WestPark is being developed by Lennar Homes and Pulte Homes, which in its merger with Centex Homes took over the Centex projects. It’s a site that has several more years of new-home inventory. A family can buy a starter home for $250,000 in Roseville.
Despite the availability of repossessed homes, some families prefer going the new-home route instead of trying their luck in the bidding process, says Donna O’Connell, director of marketing for Pulte.
“A new home offers stability,” O’Connell says. “The price is the price.”
Like Roseville, Elk Grove enjoys a reputation as having a strong school system. But unlike Roseville, Elk Grove’s new housing market has taken a hit.
Two years ago Elk Grove city officials began employing measures to jumpstart housing. Impact fees were deferred to the time of closing, and road and capital facilities were cut by 30 percent.
Heather Ross, economic development director for the city of Elk Grove, says the city is doing better than it did last year. At the end of August it had already issued 238 permits.
It also has helped that lots in the 1,900-acre Madeira development, formerly known as Laguna Ridge, dropped in price as a result of foreclosures.
Axios Homes of Sacramento picked up 55 lots for less than $40,000 a pop two years ago from Bank of America, says Axios’s Marketing Director, Michael Marks. The company has built and sold 14 homes so far this year.
“It didn’t make sense to build up until last year,” he says. “You couldn’t make an affordable house. We aren’t making a huge profit. We’re making enough money to make it worth our while and for the customers.”
Woodland, too, has plenty of foreclosed land, says Paul Siegel, deputy director of community development. Some 2,000 lots of the Spring Lake development are awaiting new homes.
The city issued between 30 and 40 housing permits this year, Siegel says. But the city’s fortunes appear to be looking up with two projects on the drawing board and several more developers expressing interest, he says.

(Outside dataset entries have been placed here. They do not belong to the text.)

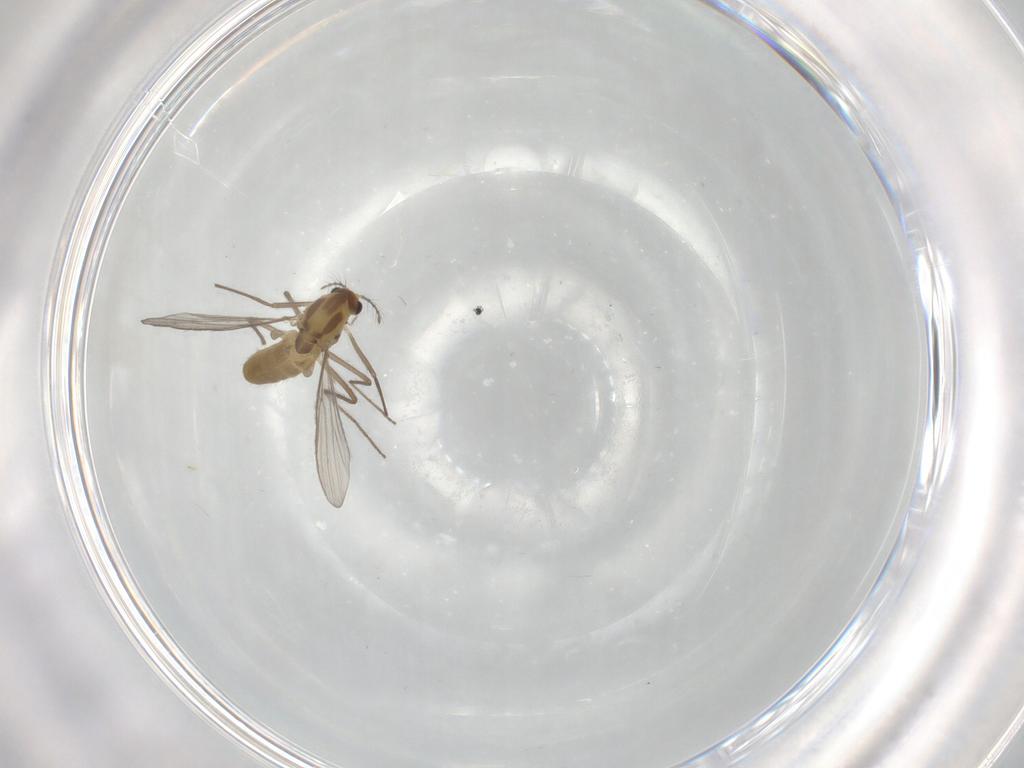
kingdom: Animalia
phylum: Arthropoda
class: Insecta
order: Diptera
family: Chironomidae
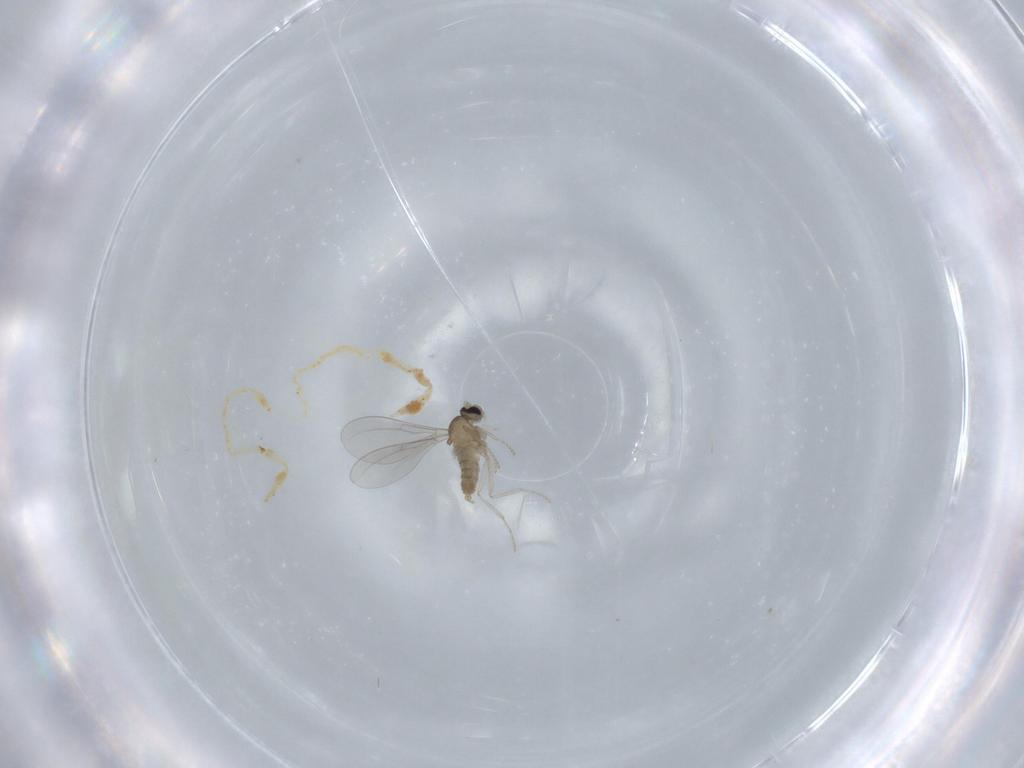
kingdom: Animalia
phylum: Arthropoda
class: Insecta
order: Diptera
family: Cecidomyiidae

Pulte is in line to build 79 homes at a new development called Starlyn Park near Woodland High School. Standard Pacific is preparing to build 160 homes in Spring Lake where the company was able to purchase foreclosed property at a discount price, Siegel says. Standard Pacific did not return calls for this story.
“It’s hard to build from scratch in this economy,” Siegel says.
Woodland benefits from restrictions faced by neighboring cities. Davis, for one, has long been an attractive college town essentially closed to development. What’s more, Davis did not suffer the foreclosure scourge as so many other Central Valley towns, so there is no surplus of homes.
Woodland also benefits from the construction restrictions Natomas faces because of its floodplain issues.
In addition to gaining a reputation as a friendly small town with a historic downtown, Woodland also offers a fairly quick getaway. Easy access to Highway 113 makes commuting to Sacramento, Davis or Vacaville easy work.
Following the examples of Roseville and Elk Grove, the city of Stockton just announced it is deferring developer fees. Marks says it’s a wise move, especially considering Stockton’s collection of undeveloped property sitting in foreclosure.
Greg Paquin, president of the Gregory Group, is doubtful incentives will do much to ameliorate Stockton’s housing fortunes, especially since there are a limited number of buyers. Paquin says it will only be when the buyer pool expands that the incentives will reap benefits for that city.